AL-ORAIBI Saleh, FORDHAM Ric, LAMBERT Rod
2012

This study looked at whether new assistive technology (AT) systems in care homes for elderly residents, reduced the number of falls and demands for formal health services. The project collected retrospective data about the incidence of falls before and after AT systems were installed in two care homes in Norfolk, UK. These homes were selected purposefully because a recent assessment identified the need for upgrading their call system. They had different resident profiles regarding the prevalence of dementia. Standard incident report forms were examined for a period starting ten months before the upgrades to ten months after in Care Home 1 and from six months before to six months afterwards in Care Home 2. Overall there were 314 falls reported during the course of the study; the number reduced from 202 to 112 after the introduction of AT. The mean health care costs associated with falls in Care Home 1 were significantly reduced (more than 50%). In Care Home 2 there was no significant difference in the mean cost.
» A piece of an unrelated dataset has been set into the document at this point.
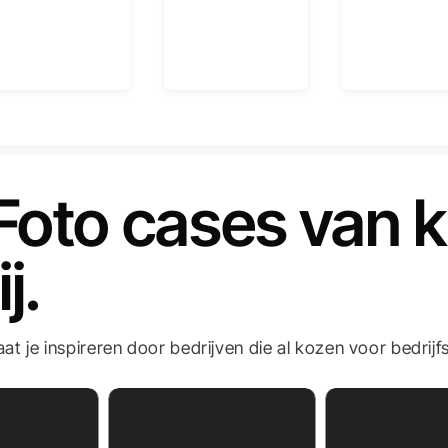
Foto cases van k
ij.
aat je inspireren door bedrijven die al kozen voor bedrij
The results suggest that installing an AT system in residential care homes can reduce the number of falls and health care cost in homes with a lower proportion of residents with advanced dementia compared to those with more residents with advanced dementia.

The economic impact of care in the home services: a report commissioned by the British Red Cross

DELOITTE
2012

This study estimates the economic benefits to commissioners of both health and social care across six British Red Cross schemes, two covering A&E hospital schemes, and four focused on community and individual resilience. Based on analysing these six schemes, BRC is found to be delivering substantial savings to health and social care commissioners, ranging from £168 to £704 per user relating to a rate of return between 40 to 280 per cent. Savings are realised through the prevention of hospital admission or reduced length of stay in hospital; reduced levels of hospital readmission; and preventing or minimising the use of expensive domiciliary and residential care. All the BRC schemes across the UK are estimated to have the potential to save commissioners £8m. This saving implies an overall return of 149 per cent on commissioner expenditure, suggesting that these schemes deliver material benefits and form a crucial element of care in the UK. In addition to savings there are a number of further benefits the schemes deliver, including service user benefits, signposting and assistance with access to additional services, reduction of social isolation and greater independence and wellbeing through the use of volunteers.